UB-Mannheim / ocr-fileformat

Validate and transform various OCR file formats (hOCR, ALTO, PAGE, FineReader)
https://digi.bib.uni-mannheim.de/ocr-fileformat/
MIT License
176 stars 23 forks source link

TEI support? #12

Open zuphilip opened 8 years ago

zuphilip commented 8 years ago

Question from the workshop: Can we also add transformation to/from TEI?

My first impression was that the TEI format is normally used in different applications. But I learned that it is also possible to add x-y-coordinates of boxes in TEI. I haven't look deeper whether this is a suitable feature request...

I found a ALTO2TEI XSLT here: https://github.com/collex/typewright/blob/master/lib/saxon/AltoToTeiA.xsl (some fields are hardcoded for this project and they are writing about some other style sheet where they based theirs on).

zuphilip commented 8 years ago

Also http://able.myspecies.info/abbyy-xml-tei-xml (looks a little special at first glance...)

kba commented 8 years ago

TEI is quite a big standard, lots of different flavors, so there are probably a lot of ways to implement it.
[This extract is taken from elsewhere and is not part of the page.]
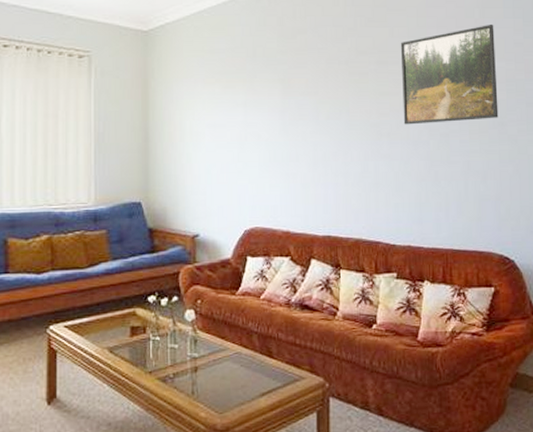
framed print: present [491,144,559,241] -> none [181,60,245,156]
stweil commented 8 years ago

It depends on what you want to achieve. If the primary goal is the transformation from TEI to ALTO for use in the DFG viewer, that reduces the complexity a lot because much data can simply be ignored.

zuphilip commented 8 years ago

We don't have any use case for this at the moment. Maybe, we can just leave the issue open here and collect more information and any possible implementations by reusing some code. BTW I don't think that the technical implementation would be difficult, but reading and understanding format descriptions as well as testing with good examples.

There are a lot of transformation tools for TEI here: https://github.com/TEIC/Stylesheets but ALTO or ABBYY is not among them.

kba commented 8 years ago

Yes, let's keep this open and target the Dfg viewer, that seems feasible.

kba commented 8 years ago

Here's another ALTO to TEI XSL: https://github.com/emory-libraries/readux/blob/master/readux/books/ocr_to_teifacsimile.xsl

cneud commented 8 years ago

See also this service which can convert various formats including ALTO to TEI: https://github.com/INL/OpenConvert

kba commented 8 years ago

Of interest: https://github.com/TEIC/Hackathon/blob/master/DH2015/xsl/hocr2tei.xsl

kba commented 5 years ago

PAGE2TEI https://github.com/dariok/page2tei

zuphilip commented 5 years ago

Thank you @kba, that looks interesting as well! Let me know when anyone wants to work on integrating any of these transformation in ocr-fileformat.

stweil commented 5 years ago

We don't have any use case for this at the moment.

Now we have a use case. We must convert 64833 TEI files (like this one) to ALTO for Kitodo Presentation / DFG Viewer.

jmechnich commented 5 years ago

A first attempt on writing a XSLT can be found here but although it produces valid HOCR, the subsequent transformation to ALTO is not successful (most likely due to the lack of ocr_line in the HOCR file). I guess it would be possible to extract the document's line structure from jumps in the top-left coordinate of the words in a paragraph but I don't see an easy way on how to do this in XSLT. So maybe there will be a python script eventually...

zuphilip commented 5 years ago

Nice! @jmechnich Can you create a PR? Then it is easier to discuss this further. But I am quite happy with such a XSLT transformation, even when there are no ocr_lines (they are AFAIK also missing in your TEI file).

jmechnich commented 4 months ago

Several years later... 😏

Hi all, is this still an open issue as the PR has been merged without further discussion?